I noticed a pellet I let sit (I know, bad girl) at the bottom of the tank is now missing, so he may have eaten it, but I've never had a betta eat so little and be full. Mind you, he is fairly small. I could have just forgotten scooping it out, though.

Any thoughts? I was thinking of trying freeze-dried bloodworms, but I'm on a very tight schedule with my finals. It's hard to get to a fish store without committing a few hours to it. So, I'm looking for thoughts. Will he be okay if I wait until Saturday afternoon to buy him bloodworms? His stomach still seems a little bit bulging. 

Thanks.


----------



## Ciddian (Mar 15, 2006)

You can always try the frozen thawed pea thing but honestly I am sure he's just settling in so far. 

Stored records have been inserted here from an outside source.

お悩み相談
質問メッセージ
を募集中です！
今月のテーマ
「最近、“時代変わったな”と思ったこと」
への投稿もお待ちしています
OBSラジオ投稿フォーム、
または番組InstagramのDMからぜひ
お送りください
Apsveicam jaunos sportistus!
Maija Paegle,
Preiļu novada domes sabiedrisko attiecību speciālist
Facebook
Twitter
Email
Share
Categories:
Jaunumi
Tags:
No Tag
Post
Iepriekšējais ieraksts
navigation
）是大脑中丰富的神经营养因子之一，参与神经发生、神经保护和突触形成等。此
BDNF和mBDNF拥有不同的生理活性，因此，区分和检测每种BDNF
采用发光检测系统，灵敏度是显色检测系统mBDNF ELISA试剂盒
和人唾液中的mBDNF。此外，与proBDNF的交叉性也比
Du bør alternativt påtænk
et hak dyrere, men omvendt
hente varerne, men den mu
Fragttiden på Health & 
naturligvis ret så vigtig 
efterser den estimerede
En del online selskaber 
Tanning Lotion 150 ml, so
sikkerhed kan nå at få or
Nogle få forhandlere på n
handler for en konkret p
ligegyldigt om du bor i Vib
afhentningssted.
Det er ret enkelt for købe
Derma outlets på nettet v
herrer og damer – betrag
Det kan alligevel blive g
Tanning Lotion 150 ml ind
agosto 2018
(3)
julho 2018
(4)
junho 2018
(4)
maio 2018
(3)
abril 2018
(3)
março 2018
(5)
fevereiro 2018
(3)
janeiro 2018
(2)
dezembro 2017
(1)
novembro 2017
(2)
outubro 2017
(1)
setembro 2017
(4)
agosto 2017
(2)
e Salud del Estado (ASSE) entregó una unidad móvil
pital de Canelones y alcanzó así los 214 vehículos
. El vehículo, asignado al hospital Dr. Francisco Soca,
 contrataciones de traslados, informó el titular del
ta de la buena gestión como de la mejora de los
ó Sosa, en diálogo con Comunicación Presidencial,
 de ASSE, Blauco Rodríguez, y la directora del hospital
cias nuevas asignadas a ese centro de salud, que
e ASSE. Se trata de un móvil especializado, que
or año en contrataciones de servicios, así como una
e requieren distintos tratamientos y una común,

Bettas I find can be picky like cats. If he was getting frozen bloodworms at the store or freeze dried I am sure he'd be turning his nose up at anything else.

as long as your temperatures are not too cold and are stable he should start eating by next week sometime. Don't stress too much if he has no appetite this week, he'll be just fine for a few days.

When you do start feeding the pellets or flakes, try to pre soak them to make them soft and more appealing.


----------



## fishclubgirl (Mar 4, 2010)

Sounds like he's just being a betta. Mine get fed first thing in the morning so they know lights on means food. I get greeted by over 60 happy betta faces each morning. Also they only get 2-3 pellets a day. Yours might not be hungry too..


----------



## Sagittarius-Aquarius (Oct 30, 2009)

Thanks for the advice, I just wanted to be extra cautious, he's starting to develop quite an attitude already. I did soak pellets today, and chop them into smaller pieces. Initially he tried to eat them dry but he's clearly not used to them, he couldn't get one into his mouth (he also is rather small). After soaking though, he went through 3 pellets so I'm no longer worried. 
The temperature's a bit low for my liking (74ish) but it is a temporary home. He'll be moving into a 10 gallon 78F tank after Christmas.


----------